Dr. Carol Dweck a leading researcher in the field of development psychology, has found that Children who are “entity theorists” — that is, kids who have been influenced by their parents and teachers to think in this manner, and we’ll call it the fixed mindset — are prone to use language like “I am smart at this” and to attribute their success or failure to an ingrained and unalterable level of ability.
They see their overall intelligence or skill level at a certain discipline to be a fixed entity, a thing that cannot evolve.
Whereas, Incremental [fluid] theorists, who have picked up a different modality of learning — let’s call it the fluid mindset — are more prone to describe their results with sentences like “I got it because I worked very hard at it” or “I should have tried harder.”
A child with a fluid theory of intelligence tends to sense that with hard work, difficult material can be grasped, step by step, and the novice can become the master.
The subtle differences in feedback can lead one child down the fixed mindset path and another down the fluid mindset path.

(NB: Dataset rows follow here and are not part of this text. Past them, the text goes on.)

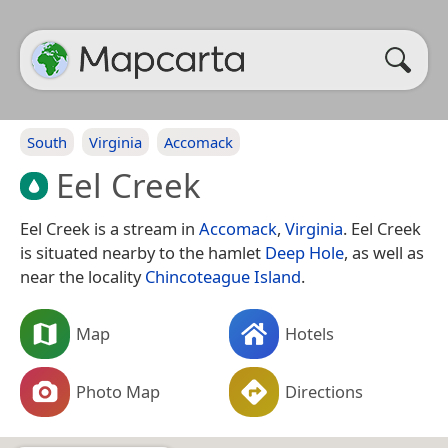
South
Virginia
Accomack
Eel Creek
Eel Creek is a stream in
Accomack
,
Virginia
. Eel Creek
is situated nearby to the hamlet
Deep Hole
, as well as
near the locality
Chincoteague Island
.
Map
Hotels
Photo Map
Directions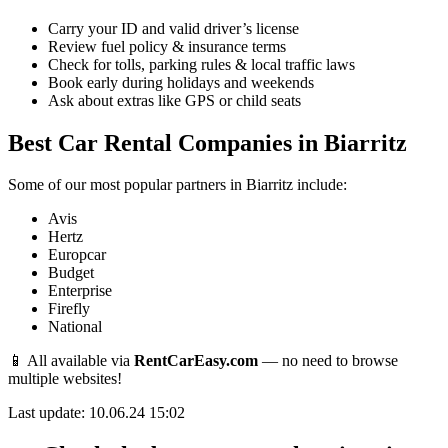
Carry your ID and valid driver’s license
Review fuel policy & insurance terms
Check for tolls, parking rules & local traffic laws
Book early during holidays and weekends
Ask about extras like GPS or child seats
Best Car Rental Companies in Biarritz
Some of our most popular partners in Biarritz include:
Avis
Hertz
Europcar
Budget
Enterprise
Firefly
National
📱 All available via
RentCarEasy.com
— no need to browse
multiple websites!
Last update: 10.06.24 15:02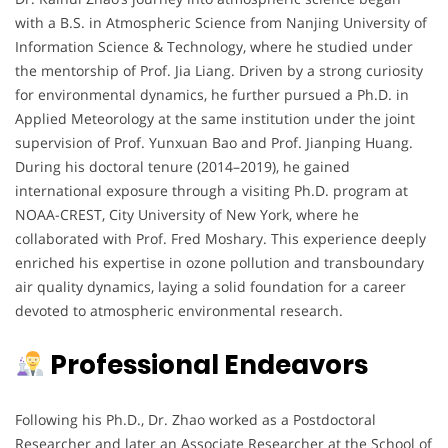
with a B.S. in Atmospheric Science from Nanjing University of
Information Science & Technology, where he studied under
the mentorship of Prof. Jia Liang. Driven by a strong curiosity
for environmental dynamics, he further pursued a Ph.D. in
Applied Meteorology at the same institution under the joint
supervision of Prof. Yunxuan Bao and Prof. Jianping Huang.
During his doctoral tenure (2014–2019), he gained
international exposure through a visiting Ph.D. program at
NOAA-CREST, City University of New York, where he
collaborated with Prof. Fred Moshary. This experience deeply
enriched his expertise in ozone pollution and transboundary
air quality dynamics, laying a solid foundation for a career
devoted to atmospheric environmental research.
Professional Endeavors
Following his Ph.D., Dr. Zhao worked as a Postdoctoral
Researcher and later an Associate Researcher at the School of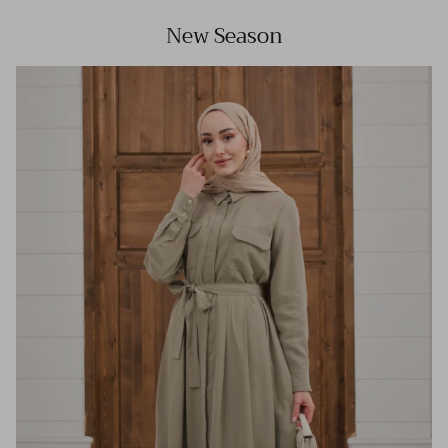
New Season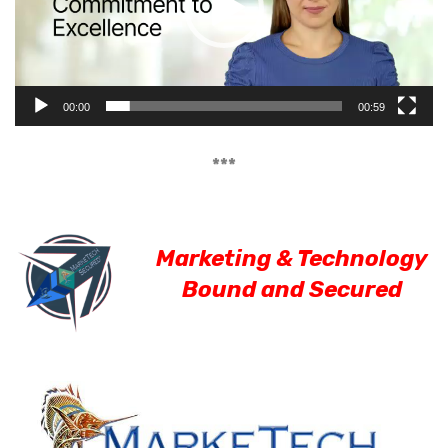
00:00
00:59
***
Marketing & Technology
Bound and Secured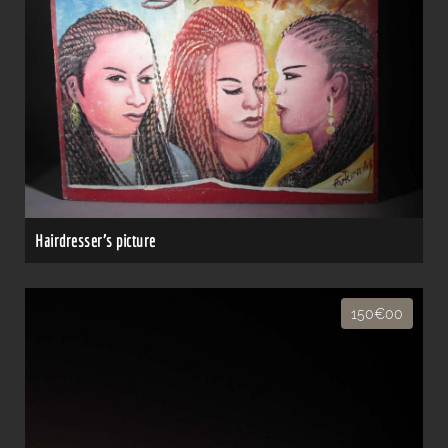
Hairdresser's picture
150€00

“Congratulations, You’re, so smart” cries one parent – no matter how well intentional the message – plants the seed of a fixed mindset into their child’s mind.

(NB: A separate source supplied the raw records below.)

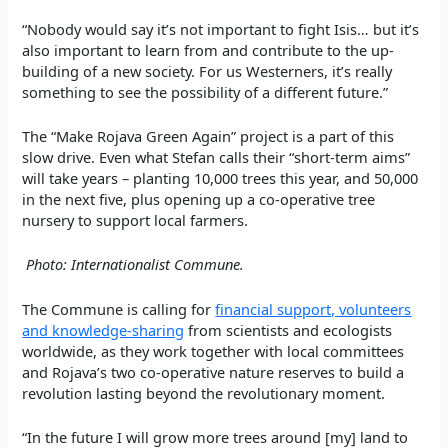
“Nobody would say it’s not important to fight Isis… but it’s
also important to learn from and contribute to the up-
building of a new society. For us Westerners, it’s really
something to see the possibility of a different future.”
The “Make Rojava Green Again” project is a part of this
slow drive. Even what Stefan calls their “short-term aims”
will take years – planting 10,000 trees this year, and 50,000
in the next five, plus opening up a co-operative tree
nursery to support local farmers.
Photo: Internationalist Commune.
The Commune is calling for
financial support, volunteers
and knowledge-sharing
from scientists and ecologists
worldwide, as they work together with local committees
and Rojava’s two co-operative nature reserves to build a
revolution lasting beyond the revolutionary moment.
“In the future I will grow more trees around [my] land to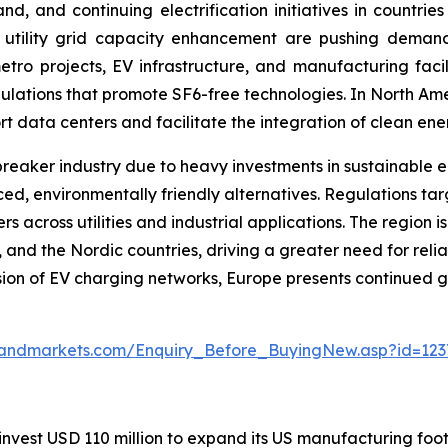
nd, and continuing electrification initiatives in countri
 utility grid capacity enhancement are pushing demand
tro projects, EV infrastructure, and manufacturing facilit
gulations that promote SF6-free technologies. In North Am
ort data centers and facilitate the integration of clean ene
 breaker industry due to heavy investments in sustainable 
d, environmentally friendly alternatives. Regulations ta
oss utilities and industrial applications. The region is al
K, and the Nordic countries, driving a greater need for re
ion of EV charging networks, Europe presents continued g
sandmarkets.com/Enquiry_Before_BuyingNew.asp?id=123
invest USD 110 million to expand its US manufacturing footp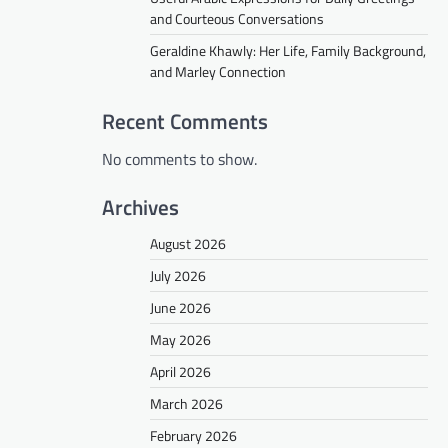
and Courteous Conversations
Geraldine Khawly: Her Life, Family Background,
and Marley Connection
Recent Comments
No comments to show.
Archives
August 2026
July 2026
June 2026
May 2026
April 2026
March 2026
February 2026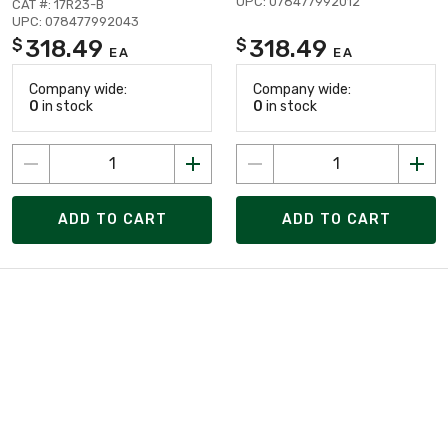
UPC: 078477992012
CAT #: 17R23-B
UPC: 078477992043
318.49
318.49
$
$
EA
EA
Company wide:
Company wide:
0
in stock
0
in stock
ADD TO CART
ADD TO CART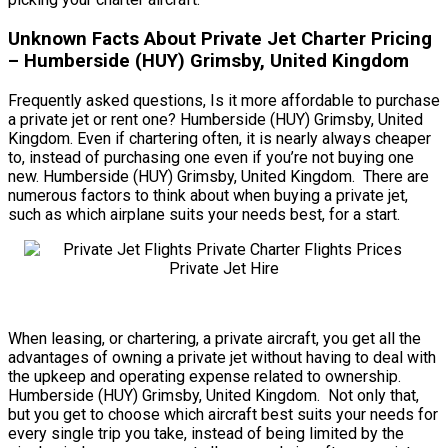
Unknown Facts About Private Jet Charter Pricing
– Humberside (HUY) Grimsby, United Kingdom
Frequently asked questions, Is it more affordable to purchase
a private jet or rent one? Humberside (HUY) Grimsby, United
Kingdom. Even if chartering often, it is nearly always cheaper
to, instead of purchasing one even if you’re not buying one
new. Humberside (HUY) Grimsby, United Kingdom. There are
numerous factors to think about when buying a private jet,
such as which airplane suits your needs best, for a start.
When leasing, or chartering, a private aircraft, you get all the
advantages of owning a private jet without having to deal with
the upkeep and operating expense related to ownership.
Humberside (HUY) Grimsby, United Kingdom. Not only that,
but you get to choose which aircraft best suits your needs for
every single trip you take, instead of being limited by the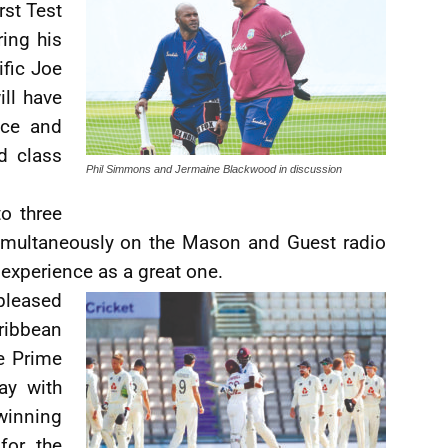
rst Test
ring his
ific Joe
ill have
nce and
d class
Phil Simmons and Jermaine Blackwood in discussion
o three
simultaneously on the Mason and Guest radio
experience as a great one.
pleased
ribbean
e Prime
ay with
winning
for the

And, I’ve heard a mother say to their daughter, “don’t worry I wasn’t good at math’s either, girls aren’t good at math’s,” the child now associates success or failure to ingrained talent, something that is outside of their control.

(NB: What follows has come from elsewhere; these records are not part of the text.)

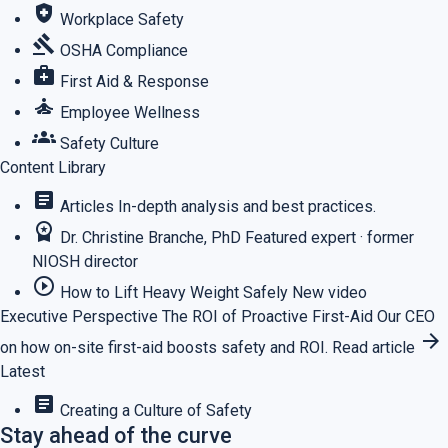
health_and_safety
Workplace Safety
gavel
OSHA Compliance
medical_services
First Aid & Response
self_improvement
Employee Wellness
groups
Safety Culture
Content Library
article
Articles
In-depth analysis and best practices.
workspace_premium
Dr. Christine Branche, PhD
Featured expert · former
NIOSH director
play_circle_outline
How to Lift Heavy Weight Safely
New video
Executive Perspective
The ROI of Proactive First-Aid
Our CEO
arrow_forward
on how on-site first-aid boosts safety and ROI.
Read article
Latest
article
Creating a Culture of Safety
Stay ahead of the curve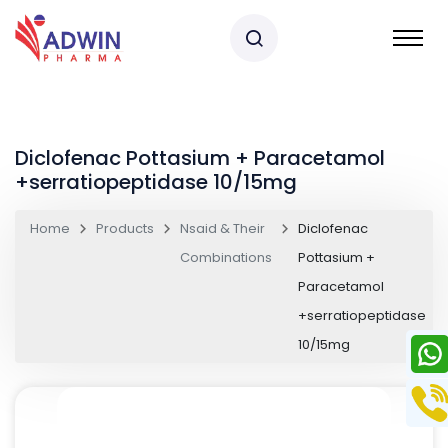
Diclofenac Pottasium + Paracetamol
+serratiopeptidase 10/15mg
Home
Products
Nsaid & Their
Diclofenac
Combinations
Pottasium +
Paracetamol
+serratiopeptidase
10/15mg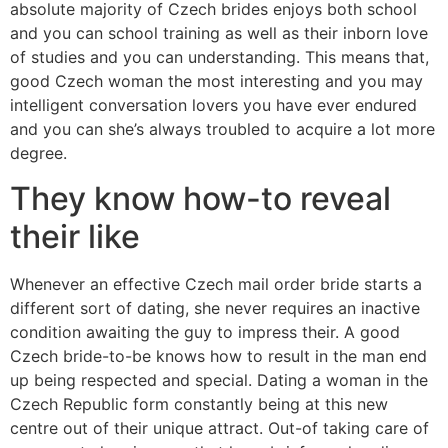
absolute majority of Czech brides enjoys both school
and you can school training as well as their inborn love
of studies and you can understanding. This means that,
good Czech woman the most interesting and you may
intelligent conversation lovers you have ever endured
and you can she’s always troubled to acquire a lot more
degree.
They know how-to reveal
their like
Whenever an effective Czech mail order bride starts a
different sort of dating, she never requires an inactive
condition awaiting the guy to impress their. A good
Czech bride-to-be knows how to result in the man end
up being respected and special. Dating a woman in the
Czech Republic form constantly being at this new
centre out of their unique attract. Out-of taking care of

Whereas, the parent that says; “If you study a little harder for the next test and you’ll do great! And feel free to ask me for help, I’ve been there before,” teaches the child that with just a bit more effort – study – she would have passed the test, thus associates success or failure to the amount of hard work.
So how does this affect individual investors in their investment process?
“The key to pursuing excellence is to embrace an organic, long-term learning process, and not to live in a shell of static, safe mediocrity. Usually, growth comes at the expense of previous comfort or safety.”
Josh Waitzkin
I was lucky to have received encouragement and not praise for putting in the work, at primary school. Carol Dweck has a book called Mindset I recommend you read.
Both mindsets are not fixed. This is important, as you go from fluid to a fixed mindset and not noticed it until a significant event occurs jolting you out of your arrogant state.
This may also help explain the research finding that fund managers born into low or middle class families consistently outperform their peers who grew up in a privileged family. Source.
The individual investor who is consistently persisting will have internalised the fluid mindset. They internalize their losses and turn them into lessons.
The losses are still painful, having a fluid mindset doesn’t ease the pain. But they have a system in place for when it occurs to lessen its impact and draw out the lessons.
“In my experience, successful people shoot for the stars, put their hearts on the line in every battle, and ultimately discover that the lessons learned from the pursuit of excellence mean much more than the immediate trophies and glory.”
Josh Waitzkin
This is where a coach becomes invaluable.
If you are going to grow, move from one investment level to the next, requires you to be in a vulnerable state.
Think of it like a crab changing sea-shells.
A crab during its life will need to change sea-shells a number of times.
The sea-shell provides protection from prey, but to grow it has to change to a larger shell, which requires it to become vulnerable to prey eating it during the search for a bigger shell.
The crab is like an investor in a fluid state transitioning from a good investor to great investor.
Unlike the crab, a coach can provide the support and protection to an investor during this transition period.
“If the principles become dated, they’re no longer principles.”
Warren Buffett
Warren Buffett has moved from the small sea-shell that only accommodated the ideas of Benjamin Graham and moved, with help from Charlie Munger, into a larger sea-shell that accommodated both investment ideas from Phillip Fisher and Benjamin Graham.